Stored entries
┄┄┄┄┄┄
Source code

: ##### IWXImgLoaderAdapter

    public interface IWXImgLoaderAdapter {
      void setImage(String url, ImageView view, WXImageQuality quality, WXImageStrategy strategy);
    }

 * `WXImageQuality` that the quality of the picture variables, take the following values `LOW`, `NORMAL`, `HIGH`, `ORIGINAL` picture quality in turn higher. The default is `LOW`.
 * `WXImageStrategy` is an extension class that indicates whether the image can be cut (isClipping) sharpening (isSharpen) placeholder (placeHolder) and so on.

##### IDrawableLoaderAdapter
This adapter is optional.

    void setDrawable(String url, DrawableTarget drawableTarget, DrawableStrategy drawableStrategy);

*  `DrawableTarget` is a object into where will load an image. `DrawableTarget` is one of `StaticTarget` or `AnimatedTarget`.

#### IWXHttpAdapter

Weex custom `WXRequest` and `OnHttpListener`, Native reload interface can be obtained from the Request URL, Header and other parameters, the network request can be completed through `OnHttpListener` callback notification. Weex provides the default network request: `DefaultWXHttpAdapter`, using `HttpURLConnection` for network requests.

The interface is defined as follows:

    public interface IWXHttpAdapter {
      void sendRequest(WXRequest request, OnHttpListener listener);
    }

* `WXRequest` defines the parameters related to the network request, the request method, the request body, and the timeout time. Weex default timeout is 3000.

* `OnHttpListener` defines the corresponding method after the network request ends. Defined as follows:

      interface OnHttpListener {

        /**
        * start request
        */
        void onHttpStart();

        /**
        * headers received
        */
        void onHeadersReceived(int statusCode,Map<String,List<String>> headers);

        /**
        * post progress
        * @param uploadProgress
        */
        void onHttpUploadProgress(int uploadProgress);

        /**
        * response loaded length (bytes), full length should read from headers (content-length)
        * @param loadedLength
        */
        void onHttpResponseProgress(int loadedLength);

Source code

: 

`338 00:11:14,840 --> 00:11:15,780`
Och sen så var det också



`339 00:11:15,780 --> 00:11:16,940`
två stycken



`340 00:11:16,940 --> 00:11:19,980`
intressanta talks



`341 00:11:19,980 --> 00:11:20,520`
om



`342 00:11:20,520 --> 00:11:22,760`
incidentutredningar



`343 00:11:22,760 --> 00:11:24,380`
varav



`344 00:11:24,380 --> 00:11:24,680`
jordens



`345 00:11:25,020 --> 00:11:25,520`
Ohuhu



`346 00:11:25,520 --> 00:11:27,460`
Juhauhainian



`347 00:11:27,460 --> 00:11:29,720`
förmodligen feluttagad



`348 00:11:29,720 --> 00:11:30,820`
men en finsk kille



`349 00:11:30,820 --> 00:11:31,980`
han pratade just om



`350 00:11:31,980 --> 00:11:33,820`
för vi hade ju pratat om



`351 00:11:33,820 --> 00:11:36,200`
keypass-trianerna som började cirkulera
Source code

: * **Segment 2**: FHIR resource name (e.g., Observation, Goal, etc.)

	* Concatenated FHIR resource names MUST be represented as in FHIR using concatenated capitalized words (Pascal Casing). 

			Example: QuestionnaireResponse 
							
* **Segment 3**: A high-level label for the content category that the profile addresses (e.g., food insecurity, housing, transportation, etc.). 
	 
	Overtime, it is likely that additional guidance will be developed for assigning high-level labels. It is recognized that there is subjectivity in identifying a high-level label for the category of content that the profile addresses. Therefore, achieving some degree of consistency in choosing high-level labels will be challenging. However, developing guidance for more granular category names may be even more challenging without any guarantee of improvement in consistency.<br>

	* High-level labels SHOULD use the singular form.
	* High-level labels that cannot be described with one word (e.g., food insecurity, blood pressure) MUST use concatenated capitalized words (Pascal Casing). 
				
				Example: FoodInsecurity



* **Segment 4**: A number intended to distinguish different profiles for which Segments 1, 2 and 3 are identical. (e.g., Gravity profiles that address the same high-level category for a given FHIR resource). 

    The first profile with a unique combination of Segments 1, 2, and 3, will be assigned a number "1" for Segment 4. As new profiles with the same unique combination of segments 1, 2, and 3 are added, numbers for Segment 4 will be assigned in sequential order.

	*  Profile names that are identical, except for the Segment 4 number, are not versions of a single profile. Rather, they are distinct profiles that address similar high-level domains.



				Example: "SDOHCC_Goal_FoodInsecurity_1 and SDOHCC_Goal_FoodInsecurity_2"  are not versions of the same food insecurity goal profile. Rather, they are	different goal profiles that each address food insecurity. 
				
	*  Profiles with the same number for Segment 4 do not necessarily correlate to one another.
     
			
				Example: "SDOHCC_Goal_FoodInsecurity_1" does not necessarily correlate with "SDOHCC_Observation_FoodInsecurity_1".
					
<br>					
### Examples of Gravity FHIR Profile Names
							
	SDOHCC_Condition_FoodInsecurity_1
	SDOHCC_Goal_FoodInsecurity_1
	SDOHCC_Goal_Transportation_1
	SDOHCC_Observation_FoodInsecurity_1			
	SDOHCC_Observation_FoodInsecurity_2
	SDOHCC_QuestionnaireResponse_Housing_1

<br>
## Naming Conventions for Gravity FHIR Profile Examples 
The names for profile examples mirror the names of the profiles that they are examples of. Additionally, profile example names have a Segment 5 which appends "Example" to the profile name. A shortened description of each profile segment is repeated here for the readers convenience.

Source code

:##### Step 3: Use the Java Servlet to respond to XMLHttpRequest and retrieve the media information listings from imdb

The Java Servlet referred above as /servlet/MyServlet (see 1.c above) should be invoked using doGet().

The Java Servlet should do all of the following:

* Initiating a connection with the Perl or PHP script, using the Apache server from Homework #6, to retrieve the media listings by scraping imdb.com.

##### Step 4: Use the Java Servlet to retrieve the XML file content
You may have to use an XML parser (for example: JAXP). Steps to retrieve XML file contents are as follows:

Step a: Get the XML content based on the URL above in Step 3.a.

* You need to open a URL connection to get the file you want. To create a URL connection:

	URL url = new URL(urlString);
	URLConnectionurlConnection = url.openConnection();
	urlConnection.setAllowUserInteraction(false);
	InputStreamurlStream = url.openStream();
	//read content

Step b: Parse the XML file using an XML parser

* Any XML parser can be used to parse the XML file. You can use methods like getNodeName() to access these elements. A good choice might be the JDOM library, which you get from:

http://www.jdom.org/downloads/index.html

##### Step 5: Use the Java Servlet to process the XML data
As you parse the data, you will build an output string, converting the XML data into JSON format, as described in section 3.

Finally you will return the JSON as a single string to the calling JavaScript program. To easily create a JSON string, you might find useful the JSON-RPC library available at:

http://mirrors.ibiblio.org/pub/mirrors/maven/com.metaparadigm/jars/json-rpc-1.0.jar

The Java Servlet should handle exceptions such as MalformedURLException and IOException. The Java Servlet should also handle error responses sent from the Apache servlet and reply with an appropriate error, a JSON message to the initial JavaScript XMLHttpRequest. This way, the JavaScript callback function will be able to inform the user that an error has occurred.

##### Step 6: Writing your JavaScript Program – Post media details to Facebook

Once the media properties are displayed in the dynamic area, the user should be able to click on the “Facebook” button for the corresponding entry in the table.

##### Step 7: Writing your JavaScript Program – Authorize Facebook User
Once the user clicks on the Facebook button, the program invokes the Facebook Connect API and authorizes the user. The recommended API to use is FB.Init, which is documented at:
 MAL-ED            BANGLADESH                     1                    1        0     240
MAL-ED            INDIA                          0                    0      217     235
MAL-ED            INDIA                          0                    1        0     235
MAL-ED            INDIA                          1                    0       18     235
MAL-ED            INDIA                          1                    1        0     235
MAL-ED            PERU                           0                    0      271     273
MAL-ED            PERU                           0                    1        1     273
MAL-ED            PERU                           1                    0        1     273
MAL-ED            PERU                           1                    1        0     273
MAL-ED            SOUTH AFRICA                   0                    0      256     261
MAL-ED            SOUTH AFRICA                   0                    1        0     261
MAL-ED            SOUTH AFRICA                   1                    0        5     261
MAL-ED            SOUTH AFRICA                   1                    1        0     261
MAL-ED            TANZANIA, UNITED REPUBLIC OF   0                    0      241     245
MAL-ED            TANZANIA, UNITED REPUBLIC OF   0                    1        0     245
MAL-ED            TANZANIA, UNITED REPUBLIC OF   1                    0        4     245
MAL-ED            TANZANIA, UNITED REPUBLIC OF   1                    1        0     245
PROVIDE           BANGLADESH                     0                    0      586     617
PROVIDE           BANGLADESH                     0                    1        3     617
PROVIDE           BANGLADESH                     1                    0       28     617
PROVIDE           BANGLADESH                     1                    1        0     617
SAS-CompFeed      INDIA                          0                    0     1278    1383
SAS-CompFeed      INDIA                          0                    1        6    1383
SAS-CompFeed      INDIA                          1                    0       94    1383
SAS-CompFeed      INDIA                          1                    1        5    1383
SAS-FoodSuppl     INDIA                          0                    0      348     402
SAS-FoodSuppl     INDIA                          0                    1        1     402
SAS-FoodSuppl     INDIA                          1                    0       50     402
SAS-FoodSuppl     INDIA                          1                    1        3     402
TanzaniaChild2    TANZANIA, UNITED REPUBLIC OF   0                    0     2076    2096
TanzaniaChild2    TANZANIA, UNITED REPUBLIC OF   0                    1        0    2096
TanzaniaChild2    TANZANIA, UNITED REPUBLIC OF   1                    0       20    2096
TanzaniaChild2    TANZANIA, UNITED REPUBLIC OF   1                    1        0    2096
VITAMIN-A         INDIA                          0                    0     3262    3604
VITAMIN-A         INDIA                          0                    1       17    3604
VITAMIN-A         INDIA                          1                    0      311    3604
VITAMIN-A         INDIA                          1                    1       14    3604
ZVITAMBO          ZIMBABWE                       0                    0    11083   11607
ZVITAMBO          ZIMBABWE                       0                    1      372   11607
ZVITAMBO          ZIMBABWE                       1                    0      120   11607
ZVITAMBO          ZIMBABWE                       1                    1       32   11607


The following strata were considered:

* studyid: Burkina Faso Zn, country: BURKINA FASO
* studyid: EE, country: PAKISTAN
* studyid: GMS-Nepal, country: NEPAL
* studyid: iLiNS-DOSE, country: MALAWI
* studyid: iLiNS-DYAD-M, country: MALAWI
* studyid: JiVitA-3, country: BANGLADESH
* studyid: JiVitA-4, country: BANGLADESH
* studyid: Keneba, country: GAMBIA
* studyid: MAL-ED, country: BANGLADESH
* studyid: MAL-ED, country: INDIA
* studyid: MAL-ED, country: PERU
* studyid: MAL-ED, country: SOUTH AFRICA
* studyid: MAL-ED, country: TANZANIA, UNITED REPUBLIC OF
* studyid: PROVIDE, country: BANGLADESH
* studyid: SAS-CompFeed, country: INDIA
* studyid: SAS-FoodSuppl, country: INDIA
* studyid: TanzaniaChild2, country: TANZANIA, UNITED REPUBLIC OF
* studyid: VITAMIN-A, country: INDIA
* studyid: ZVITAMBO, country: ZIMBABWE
┄┄┄┄┄┄
### [TASK INSTRUCTIONS]
Reproduce word for word the stretch of the records from the line containing "##### Step 5: Use" through the line containing "Finally you will", including both of those lines.

### [WRITTEN REPLY]
##### Step 5: Use the Java Servlet to process the XML data
As you parse the data, you will build an output string, converting the XML data into JSON format, as described in section 3.

Finally you will return the JSON as a single string to the calling JavaScript program. To easily create a JSON string, you might find useful the JSON-RPC library available at:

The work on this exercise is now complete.